(Saved entries)
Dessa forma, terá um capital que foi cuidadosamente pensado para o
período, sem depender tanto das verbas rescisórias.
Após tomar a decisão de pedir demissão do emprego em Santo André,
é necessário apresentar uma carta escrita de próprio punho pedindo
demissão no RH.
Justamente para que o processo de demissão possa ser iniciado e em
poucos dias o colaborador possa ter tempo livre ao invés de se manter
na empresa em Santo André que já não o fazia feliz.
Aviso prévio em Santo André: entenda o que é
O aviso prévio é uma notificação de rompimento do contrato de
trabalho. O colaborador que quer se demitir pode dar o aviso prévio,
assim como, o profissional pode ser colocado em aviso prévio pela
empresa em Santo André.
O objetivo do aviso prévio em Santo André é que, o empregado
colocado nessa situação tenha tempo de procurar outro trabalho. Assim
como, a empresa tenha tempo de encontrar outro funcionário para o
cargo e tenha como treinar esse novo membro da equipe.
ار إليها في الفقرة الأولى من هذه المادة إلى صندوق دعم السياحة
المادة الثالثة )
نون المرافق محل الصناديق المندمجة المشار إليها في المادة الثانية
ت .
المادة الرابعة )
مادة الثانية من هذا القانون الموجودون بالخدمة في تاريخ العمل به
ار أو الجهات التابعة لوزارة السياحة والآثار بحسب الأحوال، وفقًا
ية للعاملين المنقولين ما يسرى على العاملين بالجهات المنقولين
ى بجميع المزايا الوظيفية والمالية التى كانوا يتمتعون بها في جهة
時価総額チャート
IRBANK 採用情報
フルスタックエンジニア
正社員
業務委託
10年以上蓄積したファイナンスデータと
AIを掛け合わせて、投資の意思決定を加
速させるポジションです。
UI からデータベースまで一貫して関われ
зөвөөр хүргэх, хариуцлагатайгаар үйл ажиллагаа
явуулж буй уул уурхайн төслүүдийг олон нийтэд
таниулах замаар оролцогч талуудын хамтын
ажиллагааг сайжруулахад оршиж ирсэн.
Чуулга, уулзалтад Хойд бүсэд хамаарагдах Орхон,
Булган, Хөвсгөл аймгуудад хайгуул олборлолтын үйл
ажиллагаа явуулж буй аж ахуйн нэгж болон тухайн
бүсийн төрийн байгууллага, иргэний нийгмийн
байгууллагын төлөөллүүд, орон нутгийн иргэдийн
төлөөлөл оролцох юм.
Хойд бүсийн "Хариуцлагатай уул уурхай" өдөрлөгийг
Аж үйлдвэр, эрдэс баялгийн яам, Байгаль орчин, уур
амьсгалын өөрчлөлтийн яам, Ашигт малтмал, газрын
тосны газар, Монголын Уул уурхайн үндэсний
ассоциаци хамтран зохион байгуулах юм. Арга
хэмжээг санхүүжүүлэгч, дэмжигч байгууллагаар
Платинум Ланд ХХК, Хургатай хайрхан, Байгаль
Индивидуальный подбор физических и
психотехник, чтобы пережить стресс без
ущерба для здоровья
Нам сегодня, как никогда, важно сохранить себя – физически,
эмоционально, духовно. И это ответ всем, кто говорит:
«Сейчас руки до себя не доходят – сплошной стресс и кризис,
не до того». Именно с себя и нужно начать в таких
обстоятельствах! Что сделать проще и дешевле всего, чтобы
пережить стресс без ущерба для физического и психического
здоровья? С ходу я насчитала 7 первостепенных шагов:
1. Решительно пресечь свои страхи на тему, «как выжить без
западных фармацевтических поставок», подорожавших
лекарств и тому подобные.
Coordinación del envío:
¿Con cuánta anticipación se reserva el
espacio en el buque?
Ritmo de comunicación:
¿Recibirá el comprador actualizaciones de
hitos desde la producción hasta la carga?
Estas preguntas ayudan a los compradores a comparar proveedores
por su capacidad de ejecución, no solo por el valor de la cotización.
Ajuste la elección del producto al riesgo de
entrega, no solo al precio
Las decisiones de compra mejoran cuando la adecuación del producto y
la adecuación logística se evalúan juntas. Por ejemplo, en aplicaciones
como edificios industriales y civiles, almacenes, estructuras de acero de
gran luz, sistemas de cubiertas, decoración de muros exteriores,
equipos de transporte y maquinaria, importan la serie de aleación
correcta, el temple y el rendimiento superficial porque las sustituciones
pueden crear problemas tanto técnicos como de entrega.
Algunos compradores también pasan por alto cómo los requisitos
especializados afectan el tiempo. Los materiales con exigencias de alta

#### [To do]
Transcribe all of the data above verbatim, preserving every line break and character.

#### [Your solution]
Dessa forma, terá um capital que foi cuidadosamente pensado para o
período, sem depender tanto das verbas rescisórias.
Após tomar a decisão de pedir demissão do emprego em Santo André,
é necessário apresentar uma carta escrita de próprio punho pedindo
demissão no RH.
Justamente para que o processo de demissão possa ser iniciado e em
poucos dias o colaborador possa ter tempo livre ao invés de se manter
na empresa em Santo André que já não o fazia feliz.
Aviso prévio em Santo André: entenda o que é
O aviso prévio é uma notificação de rompimento do contrato de
trabalho. O colaborador que quer se demitir pode dar o aviso prévio,
assim como, o profissional pode ser colocado em aviso prévio pela
empresa em Santo André.
O objetivo do aviso prévio em Santo André é que, o empregado
colocado nessa situação tenha tempo de procurar outro trabalho. Assim
como, a empresa tenha tempo de encontrar outro funcionário para o
cargo e tenha como treinar esse novo membro da equipe.
ار إليها في الفقرة الأولى من هذه المادة إلى صندوق دعم السياحة
المادة الثالثة )
نون المرافق محل الصناديق المندمجة المشار إليها في المادة الثانية
ت .
المادة الرابعة )
مادة الثانية من هذا القانون الموجودون بالخدمة في تاريخ العمل به
ار أو الجهات التابعة لوزارة السياحة والآثار بحسب الأحوال، وفقًا
ية للعاملين المنقولين ما يسرى على العاملين بالجهات المنقولين
ى بجميع المزايا الوظيفية والمالية التى كانوا يتمتعون بها في جهة
時価総額チャート
IRBANK 採用情報
フルスタックエンジニア
正社員
業務委託
10年以上蓄積したファイナンスデータと
AIを掛け合わせて、投資の意思決定を加
速させるポジションです。
UI からデータベースまで一貫して関われ
зөвөөр хүргэх, хариуцлагатайгаар үйл ажиллагаа
явуулж буй уул уурхайн төслүүдийг олон нийтэд
таниулах замаар оролцогч талуудын хамтын
ажиллагааг сайжруулахад оршиж ирсэн.
Чуулга, уулзалтад Хойд бүсэд хамаарагдах Орхон,
Булган, Хөвсгөл аймгуудад хайгуул олборлолтын үйл
ажиллагаа явуулж буй аж ахуйн нэгж болон тухайн
бүсийн төрийн байгууллага, иргэний нийгмийн
байгууллагын төлөөллүүд, орон нутгийн иргэдийн
төлөөлөл оролцох юм.
Хойд бүсийн "Хариуцлагатай уул уурхай" өдөрлөгийг
Аж үйлдвэр, эрдэс баялгийн яам, Байгаль орчин, уур
амьсгалын өөрчлөлтийн яам, Ашигт малтмал, газрын
тосны газар, Монголын Уул уурхайн үндэсний
ассоциаци хамтран зохион байгуулах юм. Арга
хэмжээг санхүүжүүлэгч, дэмжигч байгууллагаар
Платинум Ланд ХХК, Хургатай хайрхан, Байгаль
Индивидуальный подбор физических и
психотехник, чтобы пережить стресс без
ущерба для здоровья
Нам сегодня, как никогда, важно сохранить себя – физически,
эмоционально, духовно. И это ответ всем, кто говорит:
«Сейчас руки до себя не доходят – сплошной стресс и кризис,
не до того». Именно с себя и нужно начать в таких
обстоятельствах! Что сделать проще и дешевле всего, чтобы
пережить стресс без ущерба для физического и психического
здоровья? С ходу я насчитала 7 первостепенных шагов:
1. Решительно пресечь свои страхи на тему, «как выжить без
западных фармацевтических поставок», подорожавших
лекарств и тому подобные.
Coordinación del envío:
¿Con cuánta anticipación se reserva el
espacio en el buque?
Ritmo de comunicación:
¿Recibirá el comprador actualizaciones de
hitos desde la producción hasta la carga?
Estas preguntas ayudan a los compradores a comparar proveedores
por su capacidad de ejecución, no solo por el valor de la cotización.
Ajuste la elección del producto al riesgo de
entrega, no solo al precio
Las decisiones de compra mejoran cuando la adecuación del producto y
la adecuación logística se evalúan juntas. Por ejemplo, en aplicaciones
como edificios industriales y civiles, almacenes, estructuras de acero de
gran luz, sistemas de cubiertas, decoración de muros exteriores,
equipos de transporte y maquinaria, importan la serie de aleación
correcta, el temple y el rendimiento superficial porque las sustituciones
pueden crear problemas tanto técnicos como de entrega.
Algunos compradores también pasan por alto cómo los requisitos
especializados afectan el tiempo. Los materiales con exigencias de alta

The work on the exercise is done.